À chaque foire annuelle d’art contemporain ArtRio, les toiles de Jota ont été vendues en quelques heures. Lors de la dernière édition, en septembre, il fallait débourser au moins 15 000 réais (environ 2 700 euros) pour l’une de ses œuvres. L’artiste a ainsi pu s’acheter une maison à 100 mètres de celle de sa mère, au Chapadão. «Ma vie s’est déjà beaucoup améliorée, mais je vise encore plus haut», dit ce jeune peintre qui a déjà exposé à Amsterdam en 2021, après avoir remporté le prix du Fonds Prince Claus.

Un «mouvement durable»

Pour Margareth Telles, l’émergence de jeunes artistes noirs comme Jota n’est «pas un effet de mode», mais un «mouvement durable», qui a notamment pour origine la prise de conscience ayant suivi l’affaire George Floyd, en mai 2020, et la montée en puissance du mouvement Black Lives Matter.

L’an dernier, Jota a vu l’une de ses œuvres exposée au Musée d’art de São Paulo (MASP), aux côtés d’un tableau du moderniste Candido Portinari, l’un des peintres les plus renommés de l’histoire du Brésil. Un autre représentant de cette nouvelle vague, O Bastardo («le bâtard»), vient d’inaugurer sa première exposition individuelle au Musée d’art de Rio (MAR).

Aujourd’hui, la référence de la plupart des jeunes artistes noirs de Rio, ce n’est pas Picasso, c’est la culture hip-hop

Ce peintre de 25 ans, qui ne souhaite pas révéler son nom et a fait ses armes dans le graffiti, se distingue notamment par ses représentations de personnalités noires comme le couple Jay-Z et Beyoncé, l’artiste Jean-Michel Basquiat ou encore Martin Luther King, sur un fond bleu roi. Comme Jota, il a été élevé par une mère célibataire (d’où son pseudonyme), et a été découvert sur Instagram, en 2021, par des collectionneurs italiens. «J’étais à Paris après avoir décroché une bourse aux Beaux-Arts, mais je n’avais pas un sou et je dormais sur le canapé d’une amie», raconte cet artiste qui a grandi à Mesquita, banlieue pauvre au nord de Rio.

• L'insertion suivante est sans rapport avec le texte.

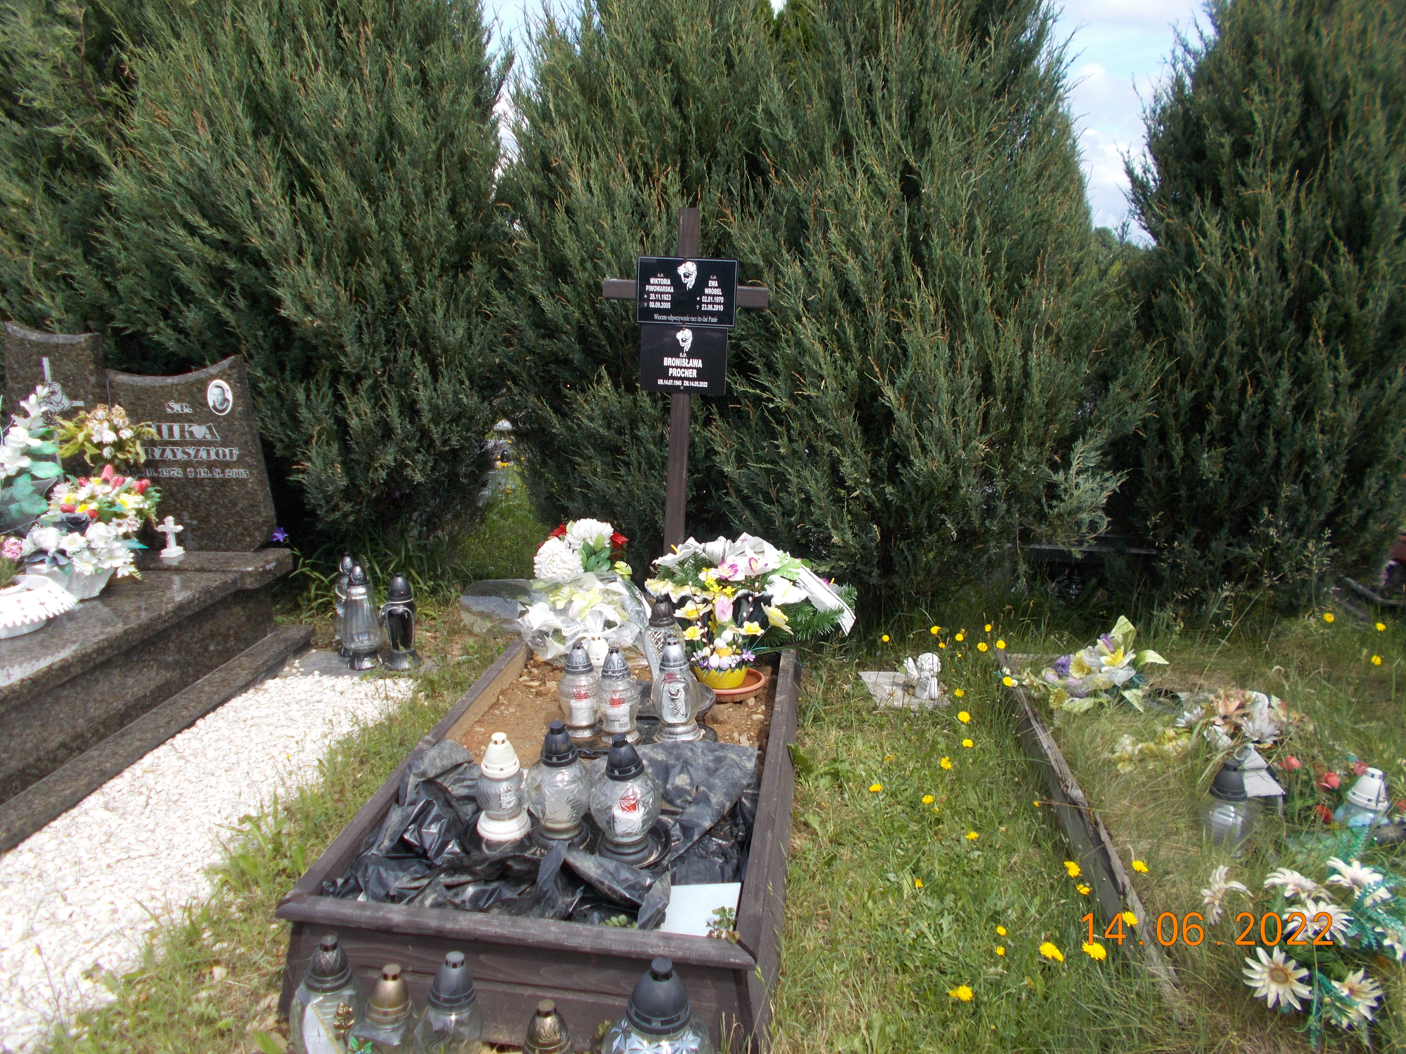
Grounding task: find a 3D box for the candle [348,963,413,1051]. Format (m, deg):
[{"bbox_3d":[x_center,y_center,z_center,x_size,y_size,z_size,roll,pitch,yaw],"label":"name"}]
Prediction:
[{"bbox_3d":[-0.537,0.858,1.821,0.102,0.210,0.102,4,13,16],"label":"candle"}]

Sa renommée internationale a fait écho au Brésil et il a ensuite été représenté par de grandes galeries de son pays. Aujourd’hui, O Bastardo a du mal à répondre à la demande : «Avec toutes les commandes que j’ai reçues, j’ai du travail pour au moins cinq ans.»

Ce jeune homme corpulent aux fines dreadlocks peint lui aussi des scènes du quotidien de son quartier, mais avec des références qu’il puise tous azimuts, parfois bien au-delà des frontières du Brésil. Dans le Salon de Tia Nenê, un salon de coiffure, on voit par exemple «une chaise où s’est assis Kanye West durant un défilé de mode à Paris et du carrelage d’une maison détruite en Syrie» qu’il avait vue dans la presse. «Aujourd’hui, la référence de la plupart des jeunes artistes noirs de Rio, ce n’est pas Picasso, c’est la culture hip-hop. C’est une révolution sociale, qui remet en question les canons de l’art», estime Marcelo Campos, curateur en chef du MAR.